- Prompt 1
List every person the letters to the editor name with both a first and a last name.

- Passage provided
____
Letters to the Editor 02-12-16

In Monday’s article (Courier, A3), “County commissioner challenged,” John Harrington says he is running for commissioner to rid the city and county of “dirty politics.”
Lying and misleading the public in order to gain political acceptance is the dirtiest trick of all.
It is obvious Mr. Harrington has trouble with facts.
In the article, he states: “I will not move my company outside of Hancock County as my opponent did, thus losing current and future jobs and income and property tax revenues to Wyandot County.”
As rebutted by Commissioner Robertson, Harrington’s statement is a flat-out falsehood.
A simple search for Robertson’s business Web page reveals an address on Industrial Drive, Findlay, Ohio. If he needs further evidence, the 50,000-plus-square-foot building on this site is hard to miss.
This leads me to two questions: Did someone feed that information to Mr. Harrington and was he too lazy to verify it as incorrect? Or did Mr. Harrington just flat-out lie?
If the answer is ineptness, will Mr. Harrington ever be able to think for himself or will he have to be told by his advisers what to say and/or how to proceed with each issue?
If the answer is dishonesty, what else has Mr. Harrington said to intentionally mislead the public?
Neither trait instills my trust in him as a public officeholder.
I will continue to support Commissioner Brian Robertson.
Vicki Jurkiewicz

I am supporting Tracy Coldren for Hancock County recorder.
My job requires me to be in the recorder’s office nearly every day. I am a title examiner and have searched titles for over 30 years.
When you buy, sell or mortgage your home, a title search is done to protect you and the lender.
The job of the recorder is to ensure that all of the land records are accurate, protected and available to the public.
Tracy Coldren has worked in the recorder’s office for 15 years and knows the importance of this job. Her experience and knowledge will guarantee a smooth transition for the role of Hancock County recorder.
Join me in a vote for Tracy Coldren for Hancock County recorder.
Betsy Stacy

Recent cockfighting busts in Youngstown and one just last weekend in Lynn Grove, Kentucky, demonstrate that cockfighting is happening in these communities.
The only way to stop it in Ohio is for lawmakers to pass HB 215 to make cockfighting a felony.
For any law to be effective, the consequences of criminal behavior must be greater than the profit. Otherwise, crime really does pay.
The penalty for cockfighting in Ohio is among the weakest in the nation. The people arrested in Youngstown face maximum penalties of a fine of up to $250 and 30 days in jail. But at cockfights, tens of thousands of dollars change hands, so only felony-level penalties will truly deter participants.
A weak law has made Ohio a safe haven for cockfighters. They even have a trade group, the Ohio Gamefowl Breeders Association, and a political action committee. Their representatives regularly lobby against animal cruelty bills.
Ohioans agree that cockfighting is repugnant and has no place in the state. It’s time for legislators to pass HB 215 and pull up the welcome mat for cockfighters.
____
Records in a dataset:
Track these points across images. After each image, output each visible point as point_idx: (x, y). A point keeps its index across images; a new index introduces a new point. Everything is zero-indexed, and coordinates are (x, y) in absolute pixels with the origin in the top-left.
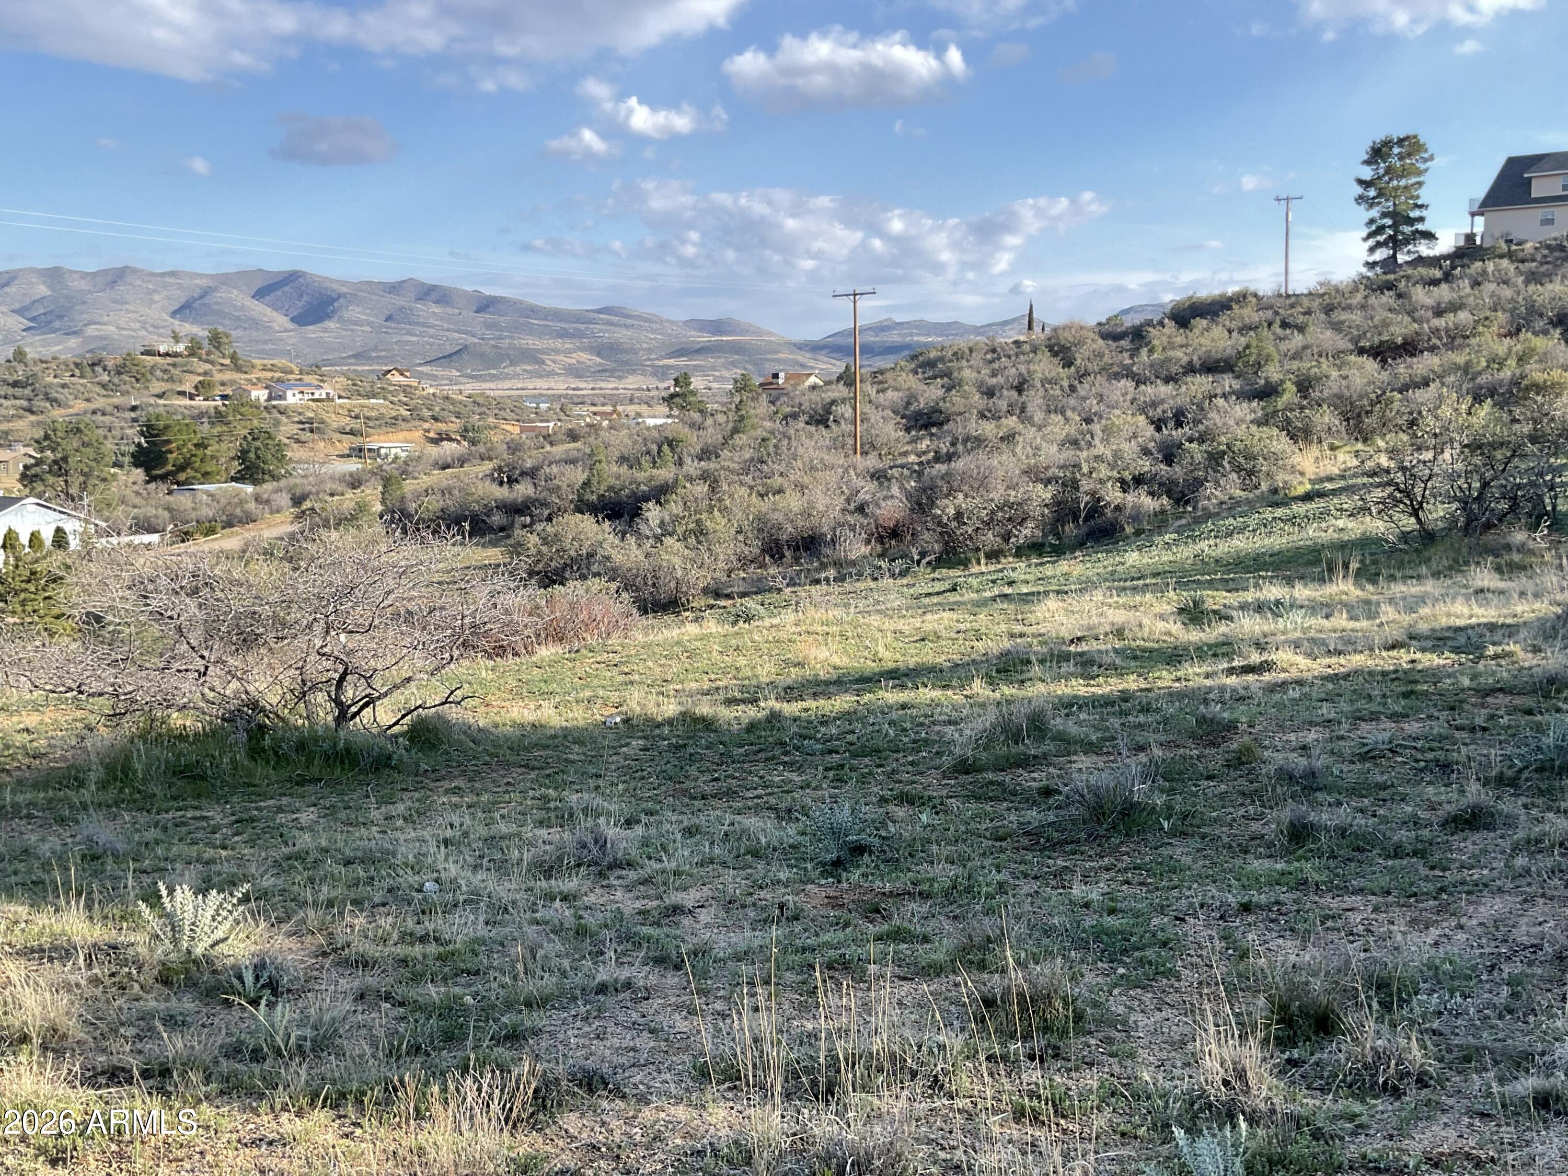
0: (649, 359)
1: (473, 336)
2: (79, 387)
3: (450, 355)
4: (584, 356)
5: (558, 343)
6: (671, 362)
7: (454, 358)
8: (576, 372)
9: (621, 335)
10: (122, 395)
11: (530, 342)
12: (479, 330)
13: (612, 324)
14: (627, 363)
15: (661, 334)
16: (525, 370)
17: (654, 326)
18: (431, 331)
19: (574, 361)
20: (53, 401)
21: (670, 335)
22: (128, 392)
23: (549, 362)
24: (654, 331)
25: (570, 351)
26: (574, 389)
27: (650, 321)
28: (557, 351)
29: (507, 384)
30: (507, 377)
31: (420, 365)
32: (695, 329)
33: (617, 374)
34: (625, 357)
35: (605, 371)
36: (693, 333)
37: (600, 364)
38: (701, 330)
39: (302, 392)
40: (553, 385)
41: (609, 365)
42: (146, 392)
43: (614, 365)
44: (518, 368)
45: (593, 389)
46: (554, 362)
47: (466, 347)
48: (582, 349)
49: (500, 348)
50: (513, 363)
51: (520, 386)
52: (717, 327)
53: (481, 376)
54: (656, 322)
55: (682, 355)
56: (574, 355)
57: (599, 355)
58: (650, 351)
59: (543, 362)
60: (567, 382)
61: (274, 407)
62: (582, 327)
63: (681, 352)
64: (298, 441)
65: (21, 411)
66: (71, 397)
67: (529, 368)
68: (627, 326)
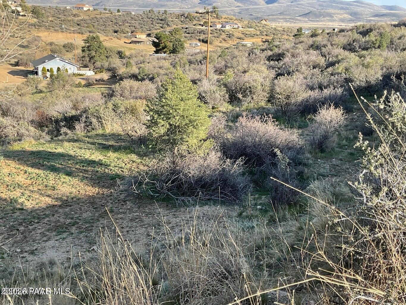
____
- Prompt 2
Output as a JSON list of strings, one per line, the part of the listing that opens with its first line and closes with the line containing "62: (582, 327)". Leave out the pictures and blank lines.

- Written answer 1
John Harrington, Brian Robertson, Vicki Jurkiewicz, Tracy Coldren, Betsy Stacy

- Written answer 2
[
  "Track these points across images. After each image, output each visible point as point_idx: (x, y). A point keeps its index across images; a new index introduces a new point. Everything is zero-indexed, and coordinates are (x, y) in absolute pixels with the origin in the top-left.",
  "0: (649, 359)",
  "1: (473, 336)",
  "2: (79, 387)",
  "3: (450, 355)",
  "4: (584, 356)",
  "5: (558, 343)",
  "6: (671, 362)",
  "7: (454, 358)",
  "8: (576, 372)",
  "9: (621, 335)",
  "10: (122, 395)",
  "11: (530, 342)",
  "12: (479, 330)",
  "13: (612, 324)",
  "14: (627, 363)",
  "15: (661, 334)",
  "16: (525, 370)",
  "17: (654, 326)",
  "18: (431, 331)",
  "19: (574, 361)",
  "20: (53, 401)",
  "21: (670, 335)",
  "22: (128, 392)",
  "23: (549, 362)",
  "24: (654, 331)",
  "25: (570, 351)",
  "26: (574, 389)",
  "27: (650, 321)",
  "28: (557, 351)",
  "29: (507, 384)",
  "30: (507, 377)",
  "31: (420, 365)",
  "32: (695, 329)",
  "33: (617, 374)",
  "34: (625, 357)",
  "35: (605, 371)",
  "36: (693, 333)",
  "37: (600, 364)",
  "38: (701, 330)",
  "39: (302, 392)",
  "40: (553, 385)",
  "41: (609, 365)",
  "42: (146, 392)",
  "43: (614, 365)",
  "44: (518, 368)",
  "45: (593, 389)",
  "46: (554, 362)",
  "47: (466, 347)",
  "48: (582, 349)",
  "49: (500, 348)",
  "50: (513, 363)",
  "51: (520, 386)",
  "52: (717, 327)",
  "53: (481, 376)",
  "54: (656, 322)",
  "55: (682, 355)",
  "56: (574, 355)",
  "57: (599, 355)",
  "58: (650, 351)",
  "59: (543, 362)",
  "60: (567, 382)",
  "61: (274, 407)",
  "62: (582, 327)"
]